The scariest part of all is, this could just be the beginning. For me, Novak resembles some kind of Tennis Terminator, and although Rafa did his best T-1000 impersonation, complete with body contorting liquid metal forehands, he was left with only the runner up plate & thoughts of Hasta la Vista.
But when the two players undoutedly meet again, it is difficult to fathom just how Nadal might go about toppling Djokovic from his perch. In much the same way Federer let his ascendancy slip back in 2008 on the grass of SW19, this loss in Melbourne could really represent the changing of the tennis hierarchy as it was a contest that will permanently etch itself into the psyche of both of these champions.
The match made for fascinating tennis and was a topsy-turvy encounter with both players looking destined for victory at different stages. Despite starting the stronger of the two, Nadal looked a shadow of his usual self in the 4th set, and faced 3 break points at 3-4 down with Novak seemingly cruising toward victory.

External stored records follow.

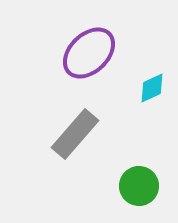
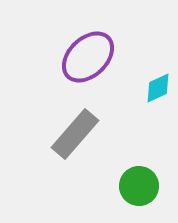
purple ellipse: moved 1 px left, 4 px down
cyan diamond: moved 6 px right
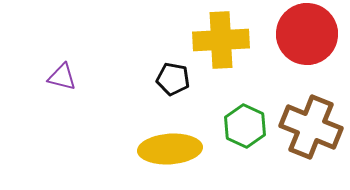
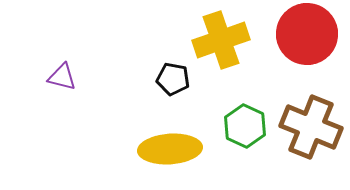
yellow cross: rotated 16 degrees counterclockwise
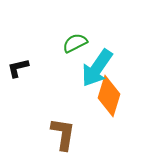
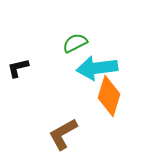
cyan arrow: rotated 48 degrees clockwise
brown L-shape: rotated 128 degrees counterclockwise
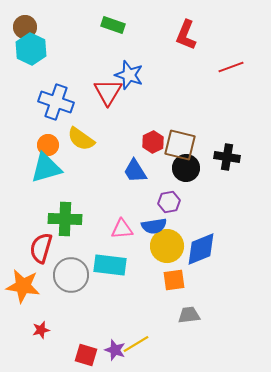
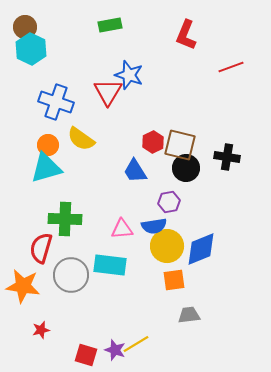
green rectangle: moved 3 px left; rotated 30 degrees counterclockwise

But displaying the tenacity that’s led the us to revere the Spaniard, Nadal rose from the dead and had all the momentum going into the 5th set. Like a dazed heavyweight, Djokovic could barely walk through the closing stages and it looked a virtual impossibility that he could conjure the strength to continue as the match inched towards 6 hours. But he somehow found the energy and secured his 3rd Australian Open crown with a cool head and some big hitting. Nadal must really be wondering how he can beat Novak, knowing that he had the huge advantage over his opponent with an extra days rest and the fact that Djokovic’s semi final was also an epic, energy-zapping 5 setter.
So lets make the relatively safe assumption that with his amazing serve volley style, Sampras reached a level of grand slam success that left the likes of Laver, Borg & Emerson behind and hence, was anointed the greatest ever player. Federer eclipsed this record with his effortless ground strokes and an eerie ease that led him to take over the greatest ever title. Along came Rafa and with his intestinal fortitude, mental strength and superior head to head record against Fed, he snatched the tag for the briefest of moments. Enter No-Djo with his robotically consistent ground strokes and his ability to put the ball within a few inches of the line with amazing regularity, and as he now has the clear edge on Rafa, can lay claim to the title of the best of all time. Seems like decent sporting logic to me.

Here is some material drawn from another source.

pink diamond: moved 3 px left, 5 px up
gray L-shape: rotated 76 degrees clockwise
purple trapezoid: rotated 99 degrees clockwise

There are many out there that say, why don’t we just shut the hell up and enjoy the tennis. Quit swabbling about the greatest of all time & stop and smell the can of freshly cracked tennis balls. But the debate is sure to rage on like the homophobia burning in the soul of Margaret Court. Given that it is a sport that is based around an, albeit a somewhat flawed, points & ranking system, the question will inevitably arise.

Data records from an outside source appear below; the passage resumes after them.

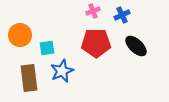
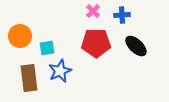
pink cross: rotated 24 degrees counterclockwise
blue cross: rotated 21 degrees clockwise
orange circle: moved 1 px down
blue star: moved 2 px left
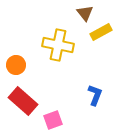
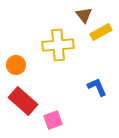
brown triangle: moved 1 px left, 2 px down
yellow cross: rotated 16 degrees counterclockwise
blue L-shape: moved 2 px right, 8 px up; rotated 45 degrees counterclockwise
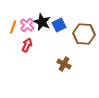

Maybe Rocket Rod did have a point in that it is difficult to compare those from different eras. But we are now in the unique situation that 3 of these guys are still currently duking it out against each other, so the question seems more relevant than ever. If the Tennis Terminator continues on his path of Grand Slam destruction and maintains this phenomenal level for the next few seasons, when it comes to this reoccurring debate over the greatest ever tennis player, it must be – advantage Djokovic.